Interesting sub-thread popping up - thought it might benefit from being split out.
Some of the recent comments:
sussex2 wrote:Mr Cholmondeley-Warner wrote:Ralge wrote:I have always taken a blind spot check in lane changing or joining a carriageway as being a 90-degree sideways glance as a belt-and-braces check before committing to the move.
DTES' take on it is quite clear as is Roadcraft's:
"Always check that no-one is sitting in your blind spot before you change lanes. Make sure you know where the offside and near side blind spots are on any vehicle that you drive ..." Page 61 of this year's edition.
So I would still advocate a check that goes no further than 90-degrees but one that turns your peripheral vision into the danger zone.
I think I tend to want slightly more than 90 degrees. The Boxster, especially with the hardtop on, has a huge blind spot behind the driver, such that it's only possible to check up to 90 degrees. I find myself feeling very vulnerable in being unable to check those last few degrees. Rational thinking, and testing with overtaking cars, shows that vehicles are visible earlier in the mirrors than I thought they were, but I still hanker after a proper check, by looking directly.
As we all know, the purpose of shoulder checks is to verify that you haven't missed something from other observation, principally the mirrors. Once you've been used to checking, going back to mirrors alone feels less safe. Discouraging people from checking seems to me to be on a dangerous course towards relying on one source of information only.
My feeling is with the quote from the 2007 edition that proper use of mirrors should be enough. I certainly do not generally make an over shoulder check when joining motorways or dual carriageways.
However this does depend on the situation including the vehicle I am driving so I would not be dogmatic about it
I think changing lanes and joining are a bit different. Quite often I don't feel the need for a shoulder check before changing lanes. Usually I've already been monitoring what's happening behind in my mirrors, and unless there's somewhere a vehicle could have come from that I wouldn't have seen, there isn't anything to look for.

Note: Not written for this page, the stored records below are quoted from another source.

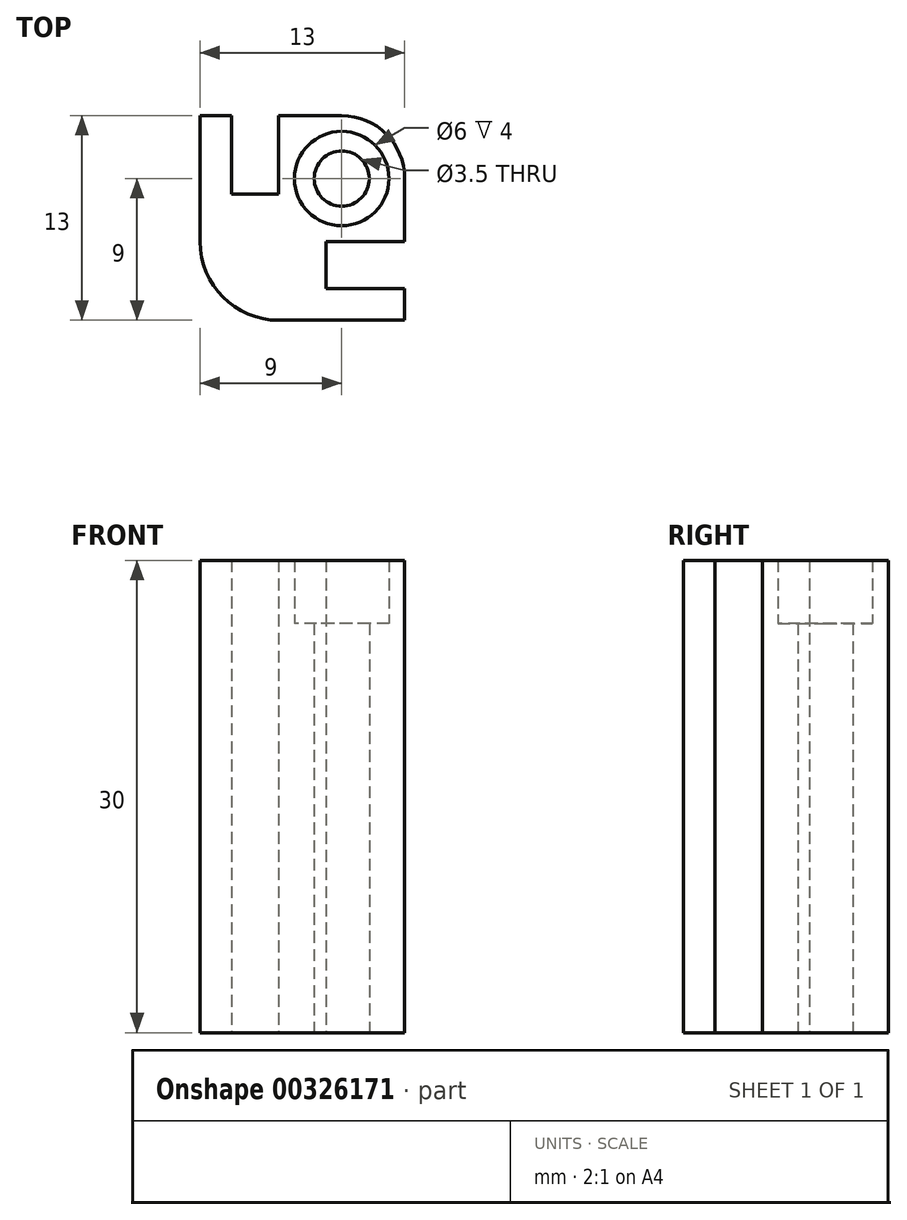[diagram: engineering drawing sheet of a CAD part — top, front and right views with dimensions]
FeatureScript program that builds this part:
annotation { "Feature Type Name" : "Feature", "Feature Type Description" : "" }
export const myFeature = defineFeature(function(context is Context, id is Id, definition is map)
    precondition{}
    {
        {
            var Q0;
            Q0=qCreatedBy(makeId("Top.planeOp"),FACE);
            var sketch = newSketch(context, id + "F0", { "sketchPlane" : qUnion([Q0])});
            skCircle(sketch, "E0", {"center": v(-60, 60) * mm, "radius": 1.75 * mm});
            skCircle(sketch, "E1.0.1.0", {"center": v(-60, -60) * mm, "radius": 1.75 * mm});
            skCircle(sketch, "E1.1.0.0", {"center": v(60, 60) * mm, "radius": 1.75 * mm});
            skCircle(sketch, "E1.1.1.0", {"center": v(60, -60) * mm, "radius": 1.75 * mm});
            skLineSegment(sketch, "E1.direction1", {"start": v(-60, 60) * mm, "end": v(60, 60) * mm, "construction": true});
            skLineSegment(sketch, "E1.direction2", {"start": v(-60, 60) * mm, "end": v(-60, -60) * mm, "construction": true});
            skCircle(sketch, "E2", {"center": v(-60, -60) * mm, "radius": 4 * mm});
            skCircle(sketch, "E3", {"center": v(-60, -60) * mm, "radius": 3 * mm});
            skLineSegment(sketch, "E4.bottom", {"start": v(-56, -64) * mm, "end": v(-61, -64) * mm});
            skLineSegment(sketch, "E4.top", {"start": v(-60, -56) * mm, "end": v(-64, -56) * mm});
            skLineSegment(sketch, "E4.left", {"start": v(-56, -64) * mm, "end": v(-56, -60) * mm});
            skLineSegment(sketch, "E4.right", {"start": v(-64, -61) * mm, "end": v(-64, -56) * mm});
            skPoint(sketch, "E5.orphan", {"position": v(-56, -56) * mm});
            skLineSegment(sketch, "E6", {"start": v(-64, -69) * mm, "end": v(-64, -69) * mm});
            skLineSegment(sketch, "E7", {"start": v(-69, -64) * mm, "end": v(-69, -56) * mm});
            skLineSegment(sketch, "E8", {"start": v(-69, -56) * mm, "end": v(-67, -56) * mm});
            skLineSegment(sketch, "E9", {"start": v(-67, -56) * mm, "end": v(-67, -61) * mm});
            skLineSegment(sketch, "E10", {"start": v(-64, -69) * mm, "end": v(-56, -69) * mm});
            skLineSegment(sketch, "E11", {"start": v(-56, -69) * mm, "end": v(-56, -67) * mm});
            skLineSegment(sketch, "E12", {"start": v(-56, -67) * mm, "end": v(-61, -67) * mm});
            skLineSegment(sketch, "E13", {"start": v(-61, -67) * mm, "end": v(-61, -64) * mm});
            skLineSegment(sketch, "E14", {"start": v(-64, -61) * mm, "end": v(-67, -61) * mm});
            skPoint(sketch, "E15.start.orphan", {"position": v(-67, -64) * mm});
            skPoint(sketch, "E16.start.orphan", {"position": v(-64, -67) * mm});
            skPoint(sketch, "E17.orphan", {"position": v(-64, -64) * mm});
            skPoint(sketch, "E18.visualSharp", {"position": v(-69, -69) * mm});
            skArc(sketch, "E18.filletArc", {"start": v(-69, -64) * mm, "mid": v(-67.54, -67.54) * mm, "end": v(-64, -69) * mm});
            skSolve(sketch);
        }
        {
            var Q0;
            Q0=makeQuery(id+"F0.imprint","IMPRINT",FACE,{"disambiguationData":[TD([[makeQuery(id+"F0.imprint","IMPRINT",EDGE,{"derivedFrom":sQuery(id+"F0.wireOp",EDGE,"E2")}),1.0]])]});
            var Q1;
            {var subQ0=sQuery(id+"F0.wireOp",EDGE,"E4.top");Q1=makeQuery(id+"F0.imprint","IMPRINT",FACE,{"disambiguationData":[TD([[makeQuery(id+"F0.imprint","IMPRINT",EDGE,{"derivedFrom":subQ0}),1.0]])]});}
            var Q2;
            {var subQ0=sQuery(id+"F0.wireOp",EDGE,"E4.right");var subQ1=sQuery(id+"F0.wireOp",EDGE,"E2");var subQ2=makeQuery(id+"F0.imprint","INTERSECT",VERTEX,{"derivedFrom":[subQ1,subQ0]});Q2=makeQuery(id+"F0.imprint","IMPRINT",FACE,{"disambiguationData":[TD([[makeQuery(id+"F0.imprint","IMPRINT",EDGE,{"disambiguationData":[TD([[subQ2,-1.0]])],"derivedFrom":subQ1}),-1.0]])]});}
            var Q3;
            {var subQ0=sQuery(id+"F0.wireOp",EDGE,"E4.left");Q3=makeQuery(id+"F0.imprint","IMPRINT",FACE,{"disambiguationData":[TD([[makeQuery(id+"F0.imprint","IMPRINT",EDGE,{"derivedFrom":subQ0}),1.0]])]});}
            extrude(context, id + "F1", {"entities" : qUnion([Q0, Q1, Q2, Q3]), "depth" : 30 * mm});
        }
        {
            var Q0;
            Q0=makeQuery(id+"F0.imprint","IMPRINT",FACE,{"disambiguationData":[TD([[makeQuery(id+"F0.imprint","IMPRINT",EDGE,{"derivedFrom":sQuery(id+"F0.wireOp",EDGE,"E1.0.1.0")}),-1.0]])]});
            extrude(context, id + "F2", {"entities" : qUnion([Q0]), "operationType" : NewBodyOperationType.ADD, "depth" : 26 * mm});
        }
    });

When joining though, I check over my shoulder much more often, and it is over my shoulder - I think I rotate my head more than 90 degrees and I'm looking back up the carriageway behind me. There's one obivous difference compared to changing lanes in that there's clearly no way I can have been previously monitoring what's going on behind. But also, when changing lane there is just the traditional blind spot, between what the rear view mirror and wing mirror can see, whereas on a slip road, until quite late you are probably not quite parallel to the carriageway and laterally further from it, and the mirrors aren't much use at all. If the layout is amenable, I don't want to wait until I'm in the final part of the slip road where the broken line starts before starting to try and find out what's happening behind me, and so looking with my eyes instead of the mirrors is often the only option.
Mind you, being laterally further from the carriageway, the pillars themselves can provide pretty good blind spots when you turn your head too. I had an entire Audi A6 estate - a new, fat, huge one - hide in my B pillar blind spot when I looked over my shoulder yesterday morning. And (not that it's got anything to do with looking behind you) I've also had the A pillar hide a car ahead in lane 1 before.